【OECD諸国では超少数派】死刑執行2年5カ月の空白 : 袴田さん再審無罪で制度見直し論再燃も
2022年7月以降、死刑執行の空白が2年5カ月続いている。袴田巌さんは死刑確定から44年の歳月をかけて、今年11月再審無罪が確定した。死刑制度について見直しの議論も起こっている。
国内で最後の死刑執行から約2年5カ月が経過した。直近の執行は古川禎久元法相時代の2022年7月、秋葉原無差別殺傷事件の加藤智大元死刑囚対するものだった。その後の葉梨康弘、斎藤健、小泉龍司、牧原秀樹、鈴木馨祐(現)の5人法相は死刑執行を命じていない。2000年以降では東日本大震災が発生した2011年と、新型コロナウイルスの流行が始まった2020年にも執行はなかったが、2年を超える空白は初めて。

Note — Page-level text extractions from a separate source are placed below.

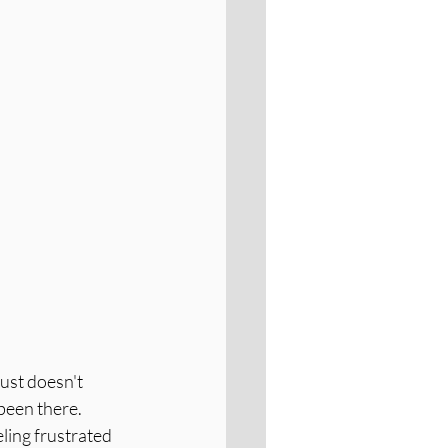
ust doesn't 
been there. 
eling frustrated 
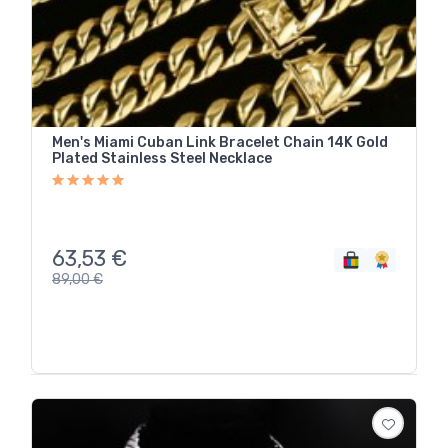
Men's Miami Cuban Link Bracelet Chain 14K Gold
Plated Stainless Steel Necklace
63,53
€
89,00
€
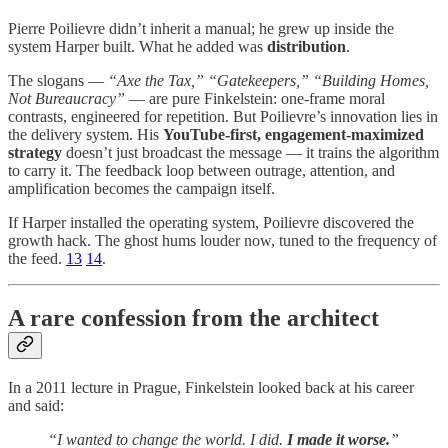
Pierre Poilievre didn’t inherit a manual; he grew up inside the
system Harper built. What he added was
distribution
.
The slogans —
“Axe the Tax,” “Gatekeepers,” “Building Homes,
Not Bureaucracy”
— are pure Finkelstein: one-frame moral
contrasts, engineered for repetition. But Poilievre’s innovation lies in
the delivery system. His
YouTube-first, engagement-maximized
strategy
doesn’t just broadcast the message — it trains the algorithm
to carry it. The feedback loop between outrage, attention, and
amplification becomes the campaign itself.
If Harper installed the operating system, Poilievre discovered the
growth hack. The ghost hums louder now, tuned to the frequency of
the feed.
13
14
.
A rare confession from the architect
In a 2011 lecture in Prague, Finkelstein looked back at his career
and said:
“I wanted to change the world. I did.
I made it worse.
”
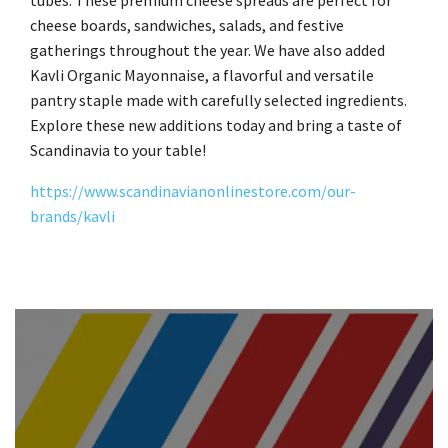
tubes. These premium cheese spreads are perfect for
cheese boards, sandwiches, salads, and festive
gatherings throughout the year. We have also added
Kavli Organic Mayonnaise, a flavorful and versatile
pantry staple made with carefully selected ingredients.
Explore these new additions today and bring a taste of
Scandinavia to your table!
https://www.scandinavianonlinestore.com/our-
brands/kavli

刑事訴訟法では、死刑確定後6カ月以内に執行するように定めている。しかし、実際には、確定後6カ月で執行されることはまずない。2000年以降、2022年7月26日までに98人の死刑囚に対して刑が執行された。最も短いケースで確定から12カ月、長いケースでは19年5カ月だった。法務省は執行対象者を決定する基準などは一切、明らかにしていない。それどころか、かつては死刑執行の事実も公表していなかった。1998年10月、当時の中村正三郎法相の指示で執行の事実と人数の公表が始まり、2007年9月から当時の鳩山邦夫法相の指示で、氏名と執行場所も公表するようになった。 死刑執行には、その時々の法相の思想信条も反映されていると考えられる。2005年10月に法相に就任した杉浦正健氏は、就任会見で「心の問題、宗教観、哲学の問題だ」として死刑執行拒否を明言した。その後、法律で定められた職務を法相が拒否するのは問題があるとの指摘が相次ぎ、すぐに発言を撤回。しかし、約11カ月の在任期間中に死刑の執行はなかった。 2009年9月に発足した民主党政権で最初の法相だった千葉景子氏は、「死刑廃止を推進する議員連盟」に名を連ねる死刑廃止論者だったが、10年7月に2人の死刑囚に対する執行命令書にサインした。その際、歴代の法相として初めて死刑執行に立ち会い、「死刑について広く国民的な議論が行われる契機としたい」として、存廃も含めた死刑制度を考える勉強会を省内でスタートさせた。また、同年8月には、東京拘置所で絞首刑の「執行室」と、宗教者の教戒を受ける「教戒室」を初めて公開した。 2011年1月に就任した江田五月氏も、就任会見で「いろんな欠陥を抱えた刑罰だ」と指摘(その後、発言を撤回)。同年7月には千葉氏から続く勉強会が継続中であることを理由に、「当面、執行しない」意向を示した。勉強会は、その後の法相に引き継がれたが、12年3月に存廃の結論を示すことなく両論併記形式で終了した。 2009年に始まった裁判員裁判では、一般の人が死刑の判決に関わる例も出ている。その一方で、2017年には再審請求中の死刑囚に対する執行が相次いだ。 1966年に発生した静岡一家4人殺害事件で同年8月に逮捕された袴田巌さんは公判で否認したが80年に死刑が確定。獄中からえん罪を訴え続け、2014年に静岡地裁が再審開始決定を出すとともに釈放を決め、23年に再審開始が確定した。24年9月、同地裁は証拠はねつ造されたものであるとして、袴田さんに無罪を言い渡した。逮捕から58年、死刑確定からは44年の歳月を要した。死刑執行の恐怖にさいなまれながら長期に及んだ拘禁の影響で、釈放から10年を経ても意思疎通が難しい状態にあるという。 袴田さんの無罪確定を受けて、改めて死刑制度の見直し論が再燃している。国会議員や元検事総長、元警察庁長官らが参加する「日本の死刑制度について考える懇話会」は11月13日、「現状のまま存続させてはならない」との提言を発表。「根本的な検討」と、結論を出すまでの間の執行停止を求めた。 2024年末時点で、全国の刑務所に収容されている確定死刑囚は106人に上る。